Otros corrían sin rumbo. Huían de allí. Temían que otra explosión arrancara esa extraña oportunidad que les había dejado el capricho de la catástrofe. Era imposible organizarse y las llamas se extendían. Había cesado la metralla, se calmaron los tétricos silbidos del hierro disparado que pregonaban más muerte. La locura, sólo la locura, seguía campando y gobernándolo todo con la única ley de su nefasto arbitrio. Sembrando el caos.
Una noche impía y heladora irrumpió de repente. Fue el único día en la historia de la ciudad que la naturaleza decidió prescindir del atardecer: aquella hora en la que se saludaban sus hijos paseando por el muelle fue sustituida por el itinerario que marca la muerte con su desoladora brújula, la familiaridad y la cortesía de los saludos mecánicos y cotidianos a esa misma hora se convirtieron en gritos de desgarro. No hubo sermón que consolara desde entonces a los supervivientes, ni extremaunción que cobrara sentido sobre aquel campo de desolación. Los curas que habían dejado las parroquias, las misas y los rosarios, bajaron a dar consuelo, a evitar blasfemias, a tratar de calmar el ánimo de todos aquellos que empezaran a pedir cuentas al Altísimo por lo sucedido. Muchos fueron los que les escupieron reproches a la cara antes de expirar; otros quedaron confortados y en paz cuando besaron sus crucifijos. La mayoría de los sacerdotes no se atrevía a cantar las ventajas de encontrarse a las mismas puertas de la vida eterna ni a dar explicaciones sobre la incontestable voluntad de Dios, simplemente callaban. Entonaban sus plegarias rápidamente para que nadie pudiera caer en la cuenta de una justificada rebeldía, ni en la monstruosa cadena de la impotencia.

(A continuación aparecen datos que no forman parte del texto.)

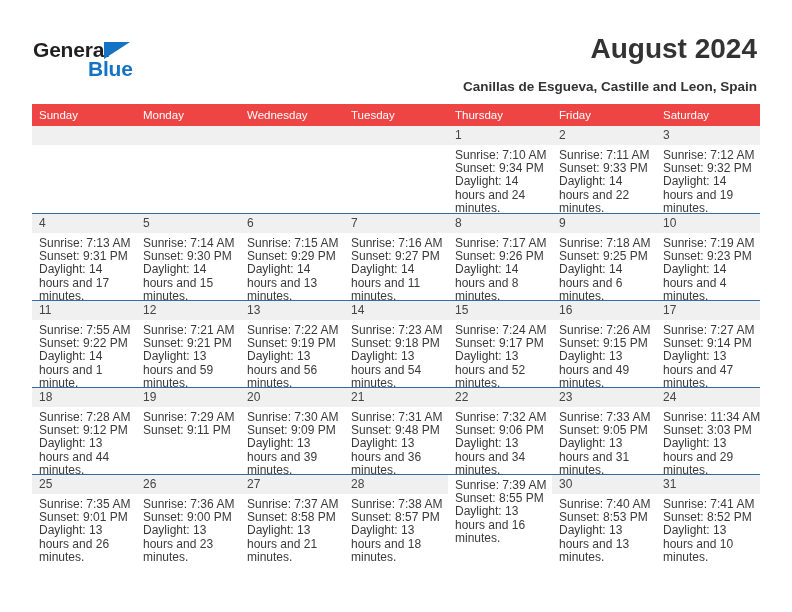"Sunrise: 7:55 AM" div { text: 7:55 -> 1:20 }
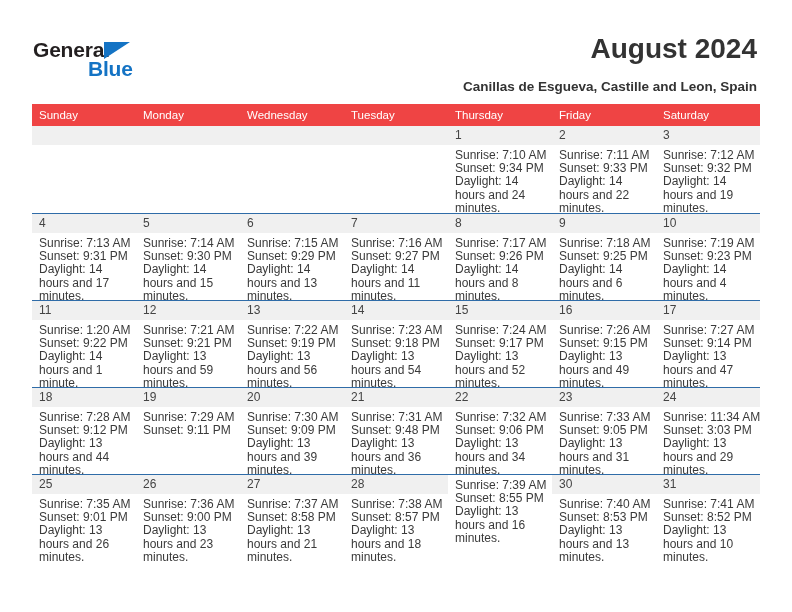"Sunset: 9:48 PM" div { text: 9:48 -> 9:16 }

Mientras los más graves agonizaban sin que mereciera la pena llevarles a un hospital, diagnosticados en sus últimos minutos por médicos y practicantes sobre el terreno, una cierta estrategia se dejaba adivinar en mitad del caos. Poco a poco fueron llegando refuerzos de pueblos próximos alarmados ante las noticias que se acercaban de la tragedia, impresionados por el estallido que encogió como el sonido de una avalancha volcánica a gran parte de la provincia. Todos los pueblos que caían a la bahía por el lado opuesto se dieron cuenta al momento de la gravedad. Hacia la ciudad corrieron con voluntarios y sus alcaldes al frente, temerosos de las peores consecuencias.